C# – Using waitone() method


static Mutex mutex = new Mutex (false, "oreilly.com OneAtATimeDemo");

static void Main()
    // Wait a few seconds if contended, in case another instance
    // of the program is still in the process of shutting down.

    if (!mutex.WaitOne (TimeSpan.FromSeconds (3), false))
      Console.WriteLine ("Another instance of the app is running. Bye!");

      Console.WriteLine ("Running. Press Enter to exit");
    finally { mutex.ReleaseMutex(); }


In this code:

if(mutex.WaitOne(TimeSpan.Zero, true)) 
    Application.Run(new Form1());
    MessageBox.Show("only one instance at a time");


There is no inversion of the if/bool.

If waitone() is true, does that mean an instance is already running?

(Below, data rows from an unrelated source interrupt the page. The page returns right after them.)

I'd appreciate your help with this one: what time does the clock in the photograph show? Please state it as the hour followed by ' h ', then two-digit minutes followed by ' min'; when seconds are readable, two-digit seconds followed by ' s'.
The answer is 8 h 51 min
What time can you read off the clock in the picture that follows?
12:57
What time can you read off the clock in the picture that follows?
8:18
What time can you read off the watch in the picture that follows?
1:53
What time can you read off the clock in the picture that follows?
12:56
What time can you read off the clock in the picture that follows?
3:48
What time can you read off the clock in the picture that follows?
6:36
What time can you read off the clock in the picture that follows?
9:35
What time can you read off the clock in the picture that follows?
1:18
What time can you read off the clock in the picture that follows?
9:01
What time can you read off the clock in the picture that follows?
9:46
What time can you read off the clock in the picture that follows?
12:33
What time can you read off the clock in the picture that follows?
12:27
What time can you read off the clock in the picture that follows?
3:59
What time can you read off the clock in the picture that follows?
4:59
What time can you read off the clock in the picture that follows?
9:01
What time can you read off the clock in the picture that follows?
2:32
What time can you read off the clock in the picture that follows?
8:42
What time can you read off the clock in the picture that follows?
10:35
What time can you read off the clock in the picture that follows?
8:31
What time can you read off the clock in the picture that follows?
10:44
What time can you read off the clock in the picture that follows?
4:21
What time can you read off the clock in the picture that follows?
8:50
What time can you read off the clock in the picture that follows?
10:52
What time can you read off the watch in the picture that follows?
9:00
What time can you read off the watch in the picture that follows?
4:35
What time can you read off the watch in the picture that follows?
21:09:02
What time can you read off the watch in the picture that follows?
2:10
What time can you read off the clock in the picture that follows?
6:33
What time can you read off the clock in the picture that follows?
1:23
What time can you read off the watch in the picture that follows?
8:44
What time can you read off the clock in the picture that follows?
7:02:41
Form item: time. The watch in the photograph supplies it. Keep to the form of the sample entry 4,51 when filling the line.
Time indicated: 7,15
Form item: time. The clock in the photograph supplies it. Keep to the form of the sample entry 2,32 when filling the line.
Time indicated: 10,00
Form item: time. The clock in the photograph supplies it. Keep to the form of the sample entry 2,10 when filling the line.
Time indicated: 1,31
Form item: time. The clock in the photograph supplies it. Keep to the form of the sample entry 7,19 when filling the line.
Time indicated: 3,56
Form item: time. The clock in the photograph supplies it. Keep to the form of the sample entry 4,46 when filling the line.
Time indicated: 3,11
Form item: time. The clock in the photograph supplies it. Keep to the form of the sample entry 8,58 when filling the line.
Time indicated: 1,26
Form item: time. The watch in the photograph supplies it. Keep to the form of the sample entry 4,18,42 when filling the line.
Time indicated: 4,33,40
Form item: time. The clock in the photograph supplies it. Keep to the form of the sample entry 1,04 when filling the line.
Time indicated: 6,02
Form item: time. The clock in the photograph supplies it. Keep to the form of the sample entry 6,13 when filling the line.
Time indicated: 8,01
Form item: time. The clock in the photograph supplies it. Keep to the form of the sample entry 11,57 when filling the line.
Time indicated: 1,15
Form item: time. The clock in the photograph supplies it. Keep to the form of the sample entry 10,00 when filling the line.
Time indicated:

If true is returned, the current thread will be blocked which would mean two processes calling the same app will both halt?

My understanding is as follows:

// Don't block the thread while executing code. 
//Let the code finish and then signal for another process to enter

What is the implication of no ! (returning true) and vice versa. Or in other words, what happens either way?

I know waitAll for example, waits for all threads to finish. Jon Skeet showed a good example of this on his site, which has stuck in my mind (credit to his explanations). So obviously waitOne waits for one thread to finish. The return value is what confuses me.

Best Solution

To wait on a mutex means to wait until you can acquire it.

WaitOne on a Mutex will return true if the mutex could be acquired in the given time. If it couldn't, the method will return false. If the mutex was acquired, it's your responsibility to release the mutex when you're done with it.

If you can acquire a named mutex, nobody else owns it at the moment.

So, to recap. If you can acquire the mutex, the method returns true and you're the first/only instance of your application, in regards to your question.

If you cannot acquire the mutex, the method returns false and there is another application instance currently owning the mutex by that name.